* [Data for this exercise]:

• • •

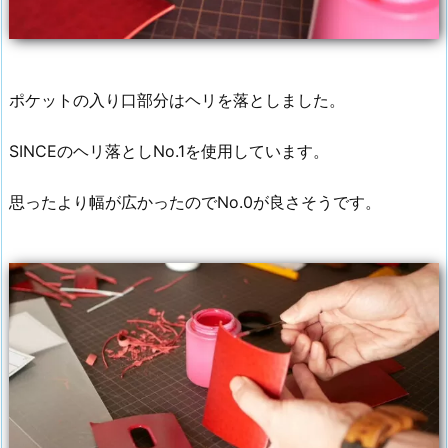
ポケットの入り口部分はヘリを落としました。
SINCEのヘリ落としNo.1を使用しています。
思ったより幅が広かったのでNo.0が良さそうです。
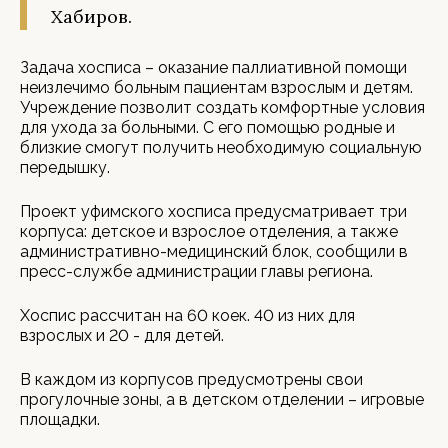
Хабиров.
Задача хосписа – оказание паллиативной помощи
неизлечимо больным пациентам взрослым и детям.
Учреждение позволит создать комфортные условия
для ухода за больными. С его помощью родные и
близкие смогут получить необходимую социальную
передышку.
Проект уфимского хосписа предусматривает три
корпуса: детское и взрослое отделения, а также
административно-медицинский блок, сообщили в
пресс-службе администрации главы региона.
Хоспис рассчитан на 60 коек. 40 из них для
взрослых и 20 - для детей.
В каждом из корпусов предусмотрены свои
прогулочные зоны, а в детском отделении – игровые
площадки.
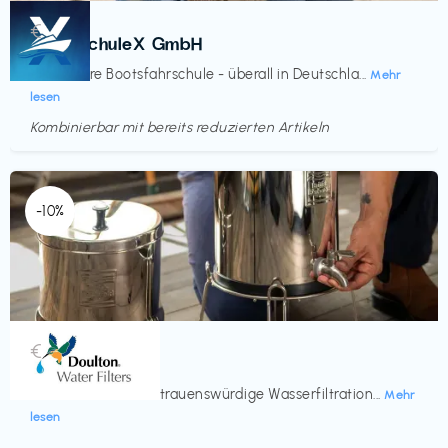
Kurse
€‎
BootsschuleX GmbH
Deine faire Bootsfahrschule - überall in Deutschla...
Mehr
lesen
Kombinierbar mit bereits reduzierten Artikeln
Endet in
<60 Tagen
-10%
Küche & Haushalt
€‎
Doulton
Seit 200 Jahren vertrauenswürdige Wasserfiltration...
Mehr
lesen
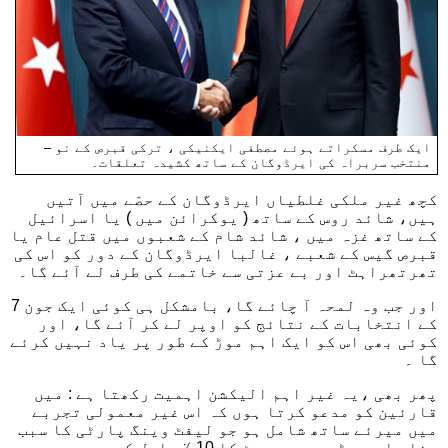
ایک طرف مسکراتے ہوئے مصطفی ایکنیکی ، ترکی قبرص کے نو –
منتخب سربراہ کی ایرڈوگان کے ساتھ کشیدہ تعلقات۔
کچھ غیر ملکی غلطیاں ایرڈوگان کے حصّے میں آتیں
ہیں، شائد روس کے ساتھ ( یوکرائن میں ) یا اسرائیل
کے ساتھ غزہ میں ، شائد شام کے شعبوں میں قتل عام یا
قبرص گیس کے شعبے ، غالبا ایرڈوگان کے دور کو اس کی
تھرتھراہٹ اور بے عزتی سے خاتمے کی طرف لے آئے گا۔
اور جب وہ لمحہ آ چائے گا، بامشکل ہی کوئی ایک جون 7
کے انتخابات کے نتائج کو اوپر لے کر آئے گا، اور
کوئی بھی اس کو ایک اہم موڑ کے طور پر یاد نہیں کرئے
گا ۔
پھر بھی ،یہ غیر اہم الیکشن اہمیت رکھتا ہے : میں
قارئین کو مدعو کرتا ہوں کہ اس غیر معمولی تجربے
میں میرئے ساتھ شامل ہو جو لیفٹ وینگ پارٹی کا سبب
بنا، ایچ – ڈی – پی ، ووٹ کا 10 ٪ حاصل کریں،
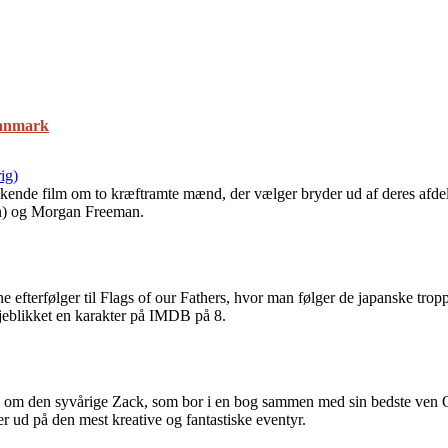
Danmark
ig)
de film om to kræftramte mænd, der vælger bryder ud af deres afdeling,
son) og Morgan Freeman.
 efterfølger til Flags of our Fathers, hvor man følger de japanske trop
øjeblikket en karakter på IMDB på 8.
 om den syvårige Zack, som bor i en bog sammen med sin bedste ven Qua
er ud på den mest kreative og fantastiske eventyr.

• • •

Working through the records, copy each line in which the word "قبرص" appears.

ایک طرف مسکراتے ہوئے مصطفی ایکنیکی ، ترکی قبرص کے نو –
قبرص گیس کے شعبے ، غالبا ایرڈوگان کے دور کو اس کی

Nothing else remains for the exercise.